Auf der hochmodernen, für 50 Millionen Euro gebauten Anlage werden Container mit Kränen von der Schiene auf sogenannte Feederschiffe geladen, die sie in finnische Häfen und ins russische St. Petersburg bringen – und umgekehrt. „Das Aufkommen ist so stark zusammengebrochen, dass wir uns zu diesem Schritt
entschlossen haben. Das Angebot für Containerverkehr auf der schnellen Landbrücke zwischen Hamburg und Lübeck wird heute so nicht angenommen“, sagte HHLA-Sprecher Florian Marten. In den ersten fünf Monaten sei der Umschlag um 70 Prozent gegenüber dem Vorjahr auf nur noch 8000 Standardcontainer
eingebrochen. Genaue Zahlen zu den Verlusten wolle die mehrheitlich der Stadt Hamburg gehörende HHLA am 13. August vorlegen, sagte Marten.

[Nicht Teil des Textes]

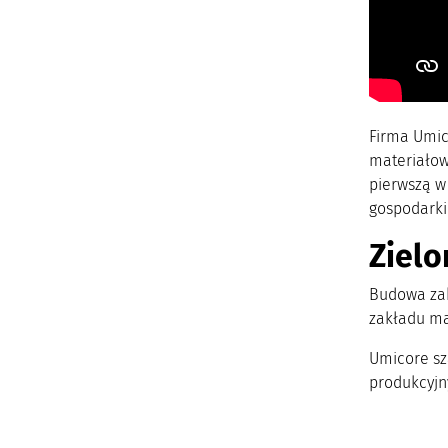
Firma Umic
materiałową
pierwszą w
gospodarki
Zielo
Budowa zak
zakładu ma
Umicore sz
produkcyjn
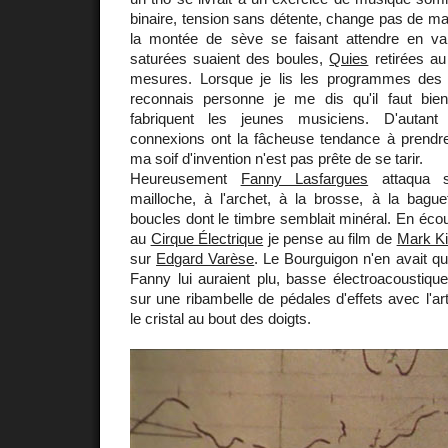
binaire, tension sans détente, change pas de mai
la montée de sève se faisant attendre en vai
saturées suaient des boules,
Quies
retirées au
mesures. Lorsque je lis les programmes des f
reconnais personne je me dis qu'il faut bie
fabriquent les jeunes musiciens. D'auta
connexions ont la fâcheuse tendance à prendre 
ma soif d'invention n'est pas prête de se tarir.
Heureusement
Fanny Lasfargues
attaqua s
mailloche, à l'archet, à la brosse, à la bag
boucles dont le timbre semblait minéral. En écou
au
Cirque Électrique
je pense au film de
Mark Ki
sur
Edgard Varèse
. Le Bourguigon n'en avait q
Fanny lui auraient plu, basse électroacoustiqu
sur une ribambelle de pédales d'effets avec l'ar
le cristal au bout des doigts.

Das Container-Terminal wurde bei seiner Eröffnung als Symbol für die wachsende Zusammenarbeit von Hamburg und Lübeck gefeiert. Ursprünglich sollten 120 Arbeitsplätze entstehen. Lange Zeit blieben aber die Umsätze weit hinter den Erwartungen zurück. Jetzt ist das Vorzeigeprojekt vorerst gescheitert.

Combisped wird an dessen Geschäftsführer Thomas Dreyer verkauft. Er bedauert das Aus für den Terminal. Um die 40 Arbeitsplätze von Combisped zu retten, habe er sich entschlossen, die Anteile von der HHLA zurückzukaufen. Dreyer wird alleiniger Gesellschafter. „Es wird in der jetzigen Zeit sehr schwer werden,
sich am Markt zu behaupten“, sagt er. „Ich möchte so viele Arbeitsplätze wie möglich erhalten, kann aber keine Garantien abgeben.“

Combisped war 1976 von Klaus Dreyer, dem Vater von Thomas Dreyer, gegründet worden. Im September 1998 erwarb die HHLA 74,9 Prozent an Combisped, später die restlichen Anteile.

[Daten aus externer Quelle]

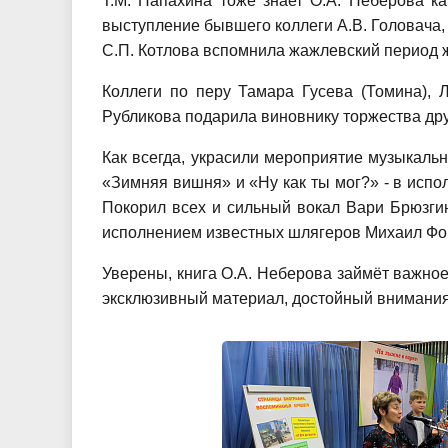
Т.М. Папахина тоже знает О.А. Неберова 
выступление бывшего коллеги А.В. Головача
С.П. Котлова вспомнила жажлевский период ж
Коллеги по перу Тамара Гусева (Томина), 
Рубликова подарила виновнику торжества дру
Как всегда, украсили мероприятие музыкаль
«Зимняя вишня» и «Ну как ты мог?» - в исп
Покорил всех и сильный вокал Вари Брюзги
исполнением известных шлягеров Михаил Фо
Уверены, книга О.А. Неберова займёт важное
эксклюзивный материал, достойный внимания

„Das Aus für den Container-Terminal ist natürlich eine Enttäuschung, zumal das Land große Erwartungen in das private Hafenprojekt gesetzt hatte“, sagte Schleswig- Holsteins Wirtschaftsminister Jörn Biel. Er sei aber überzeugt, dass die Anlage auf längere Frist eine gute Perspektive habe. Lübecks Bürgermeister
Bernd Saxe (SPD) nannte die Entwicklung ebenso „sehr bedauerlich“ wie auch der Hauptgeschäftsführer der IHK zu Lübeck, Bernd Rohwer.

Die HHLA will in Zukunft verstärkt mit der Lübecker Hafen-Gesellschaft (LHG) kooperieren und mit ihr untersuchen, wie man gemeinsam „maritime Warenströme bündeln kann, um so die Attraktivität der „Drehscheibe Lübeck nachhaltig zu erhöhen“. Man sei bereits in konkreten Gesprächen. Die Frage, ob die LHG am
Kauf des Container-Terminals interessiert ist, wollte gestern keines der beiden Unternehmen kommentieren.